New Zealand flyhalf Daniel Carter considered playing overseas and spoke to Richie McCaw before deciding to take a six-month sabbatical from rugby to boost his chances of extending his career to the 2015 World Cup.
The 31-year-old twice IRB World Player of the Year, who also plays for the Canterbury Crusaders, will take the break after the November tour of Europe, missing most of next year's Super Rugby season and June's test series against England.
"I have been tossing up whether or not to take an extended break and the timing was right to take step back from rugby and refreshen the body and mind and get away from the game," Carter told reporters on Friday.
"Ultimately I would love to be part of 2015 and I think by doing this it gives me a chance to prolong my career."

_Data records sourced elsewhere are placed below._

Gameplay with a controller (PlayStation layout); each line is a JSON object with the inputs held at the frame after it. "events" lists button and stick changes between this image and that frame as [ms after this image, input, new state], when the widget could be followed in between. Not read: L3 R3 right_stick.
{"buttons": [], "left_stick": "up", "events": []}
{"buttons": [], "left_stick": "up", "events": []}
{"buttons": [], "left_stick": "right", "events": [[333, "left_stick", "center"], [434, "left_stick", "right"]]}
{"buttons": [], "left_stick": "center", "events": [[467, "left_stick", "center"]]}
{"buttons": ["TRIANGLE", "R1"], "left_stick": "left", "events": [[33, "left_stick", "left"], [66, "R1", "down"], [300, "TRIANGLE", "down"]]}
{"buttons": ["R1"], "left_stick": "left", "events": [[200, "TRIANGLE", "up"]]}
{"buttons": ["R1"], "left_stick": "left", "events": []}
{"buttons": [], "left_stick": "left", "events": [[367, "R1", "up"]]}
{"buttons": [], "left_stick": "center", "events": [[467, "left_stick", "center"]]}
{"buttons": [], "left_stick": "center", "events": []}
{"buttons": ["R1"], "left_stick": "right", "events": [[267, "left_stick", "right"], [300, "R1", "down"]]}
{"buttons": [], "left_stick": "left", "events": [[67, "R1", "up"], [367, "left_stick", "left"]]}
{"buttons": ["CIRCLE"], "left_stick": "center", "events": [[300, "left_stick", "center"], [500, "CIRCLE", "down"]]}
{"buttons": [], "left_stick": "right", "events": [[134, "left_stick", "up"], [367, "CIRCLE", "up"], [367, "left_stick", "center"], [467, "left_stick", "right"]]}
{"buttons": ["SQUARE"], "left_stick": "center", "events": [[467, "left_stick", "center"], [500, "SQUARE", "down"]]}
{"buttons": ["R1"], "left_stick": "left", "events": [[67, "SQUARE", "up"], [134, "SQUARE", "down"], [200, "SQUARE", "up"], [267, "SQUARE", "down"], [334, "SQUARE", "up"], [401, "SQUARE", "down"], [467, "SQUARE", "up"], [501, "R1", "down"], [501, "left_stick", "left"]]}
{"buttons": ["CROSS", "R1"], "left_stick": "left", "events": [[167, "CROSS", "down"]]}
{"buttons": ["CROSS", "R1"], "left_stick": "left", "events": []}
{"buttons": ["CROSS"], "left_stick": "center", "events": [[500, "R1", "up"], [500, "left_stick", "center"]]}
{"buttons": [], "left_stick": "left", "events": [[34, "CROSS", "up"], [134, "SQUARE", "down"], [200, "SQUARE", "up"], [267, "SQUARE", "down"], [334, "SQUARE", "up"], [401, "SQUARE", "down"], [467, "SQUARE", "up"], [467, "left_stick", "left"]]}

Carter, widely considered one of the greatest flyhalves to have played the game, has been struck down by a series of niggly injuries since he suffered an Achilles tear in early 2009.
He tore a muscle in his groin during the 2011 World Cup and missed the All Blacks march to the title but has also been afflicted by hamstring, calf and ankle injuries.
Carter suffered the Achilles injury while playing for Perpignan on his first sabbatical from the game in New Zealand and said on Friday he had considered another lucrative stint abroad.
"I did look into that option this time," Carter added. "The more I thought about it, I realised it wasn't the best option and taking the time away and not playing any rugby for six months will freshen me up.
"Ultimately I would love to be part of 2015 and I think by doing this it gives me a chance to prolong my career," - Dan Carter
"I guess the wear and tear of playing professional rugby for the last 11 years takes its toll on your body and the six months away will give me a chance to refresh and work on those niggles."
He follows the example of McCaw, who took six months off earlier this year and has only played a club match and two Super Rugby playoffs off the bench for the Crusaders.
Carter said he had spoken to McCaw about the 'do nothing' option and been influenced by the way the All Blacks captain had come back into camp mentally refreshed.
He said he had made no concrete plans for travel and would make a decision on whether he would play at all for the Crusaders next season closer to the time.
He would not play club rugby for his boyhood club of Southbridge to keep match fit, he said, believing "the old man" (his father) may have started those rumours.
All Blacks coach Steve Hansen said the timing of the break was 'perfect' for New Zealand as he continues building the squad for the World Cup title defence in England in 2015.
"For us, it's not too big a hurdle," Hansen said. "We've got him for the rest of the year so will only miss him for three matches next June.
"It gives other people an opportunity but the big positive is that he will get the opportunity to get his body right and will work out mentally what he wants to achieve and how hungry he is.
"And a hungry Dan Carter is a positive for us."